Marrows are a part of the gourd section of the cucumber family (cucurbitaceae, more commonly known as cucurbit), which includes courgettes, squash and pumpkin. Easy to grow, marrow are the sort of vegetable that inspire children to take an interest in gardening. Due to their spongy flesh, poorly cooked marrow can become soggy and unappetising, for this reason they have fallen out of favour to the sweeter, easier to cook courgette. None-the-less they remain a well-known allotment addition in Britain.
|Sowing Time (Under Glass)|
|Sowing Time (Outdoors)|
Choose a sunny spot with 90cm (35in) of space in every direction. They will also grow in containers or one or two plants per growbag if required.
Marrow are heavy feeders and will benefit from having plenty of compost dug into the soil prior to planting.

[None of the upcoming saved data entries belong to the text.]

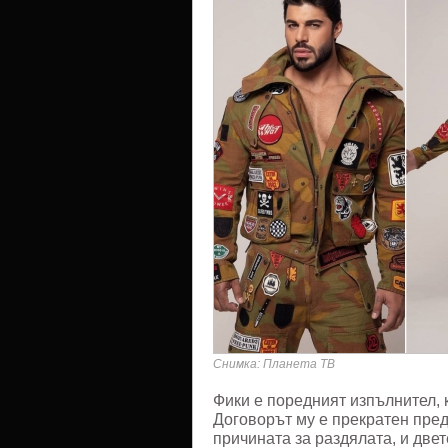
Снимка: Планета ТВ
Фики е поредният изпълнител, 
Договорът му е прекратен пред
причината за раздялата, и двет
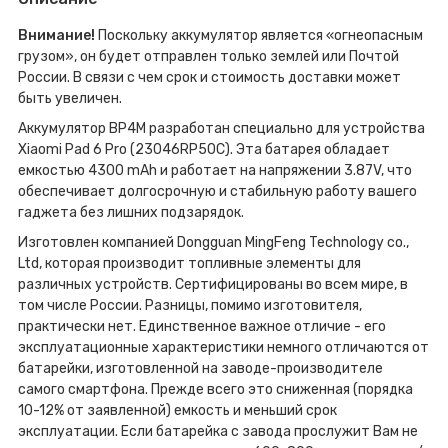
Внимание!
Поскольку аккумулятор является «огнеопасным
грузом», он будет отправлен только землей или Почтой
России. В связи с чем срок и стоимость доставки может
быть увеличен.
Аккумулятор BP4M разработан специально для устройства
Xiaomi Pad 6 Pro (23046RP50C). Эта батарея обладает
емкостью 4300 mAh и работает на напряжении 3.87V, что
обеспечивает долгосрочную и стабильную работу вашего
гаджета без лишних подзарядок.
Изготовлен компанией Dongguan MingFeng Technology co.,
Ltd, которая производит топливные элементы для
различных устройств. Сертифицированы во всем мире, в
том числе России. Разницы, помимо изготовителя,
практически нет. Единственное важное отличие - его
эксплуатационные характеристики немного отличаются от
батарейки, изготовленной на заводе-производителе
самого смартфона. Прежде всего это сниженная (порядка
10-12% от заявленной) емкость и меньший срок
эксплуатации. Если батарейка с завода прослужит Вам не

Marrow are easily grown from seed and can be sown in their final position in late May/early June or alternatively sow indoors from mid-April. Sow two or three seeds 2.5 (1in) deep and cover with cloches if outdoors. Leave cover in place for as long as possible before thinning the seedlings to leave the strongest one.
If you don't have space to raise Marrow indoors; seedlings can be bought from garden centres and are ready to plant outdoors as soon as the risk of frost has passed. Ensure plants are hardened off for 2 weeks before planting out by placing them outside during the day and keeping them indoors/under cover at night. Dig a hole slightly larger than the container the seedling is in, tip it out and plant into the hole slightly lower than its original compost level. Mound soil/compost around the stem to support it. Water thoroughly to settle the roots.
Keep plants well watered especially once fruit begin to form. A healthy marrow plant will consume up to 10 litres of water a week. A layer of compost or polythene around the plants will help to suppress weeds and retain moisture. Provide a high potassium liquid fertiliser once or twice a fortnight.
- Main article: Hand pollination of Cucurbits
Marrow require pollination for fruit to form successfully. Insect pollination can be poor, in which case take a male flower, fold back the petals to reveal the pollen on the stamen, and insert it into the female flower. Females can be differentiated from the males as they have a tiny unfertilised fruit behind the flower head.
Harvest marrows when they are 20-25cm (8-10in) long. Push your thumb into the fruit near the stalk - if it goes in quite easily then it is at the right stage for summer picking. Regular picking will ensure a long cropping season. The flowers of the courgette are also edible, they are commonly left attached to the fruit, covered in batter and deep fried. The flowers do not keep as well as the fruit so are rarely found in supermarkets.
Allow the fruit to mature on the plant and remove before the first frosts. Store them in a cool room indoors and they should keep until Christmas.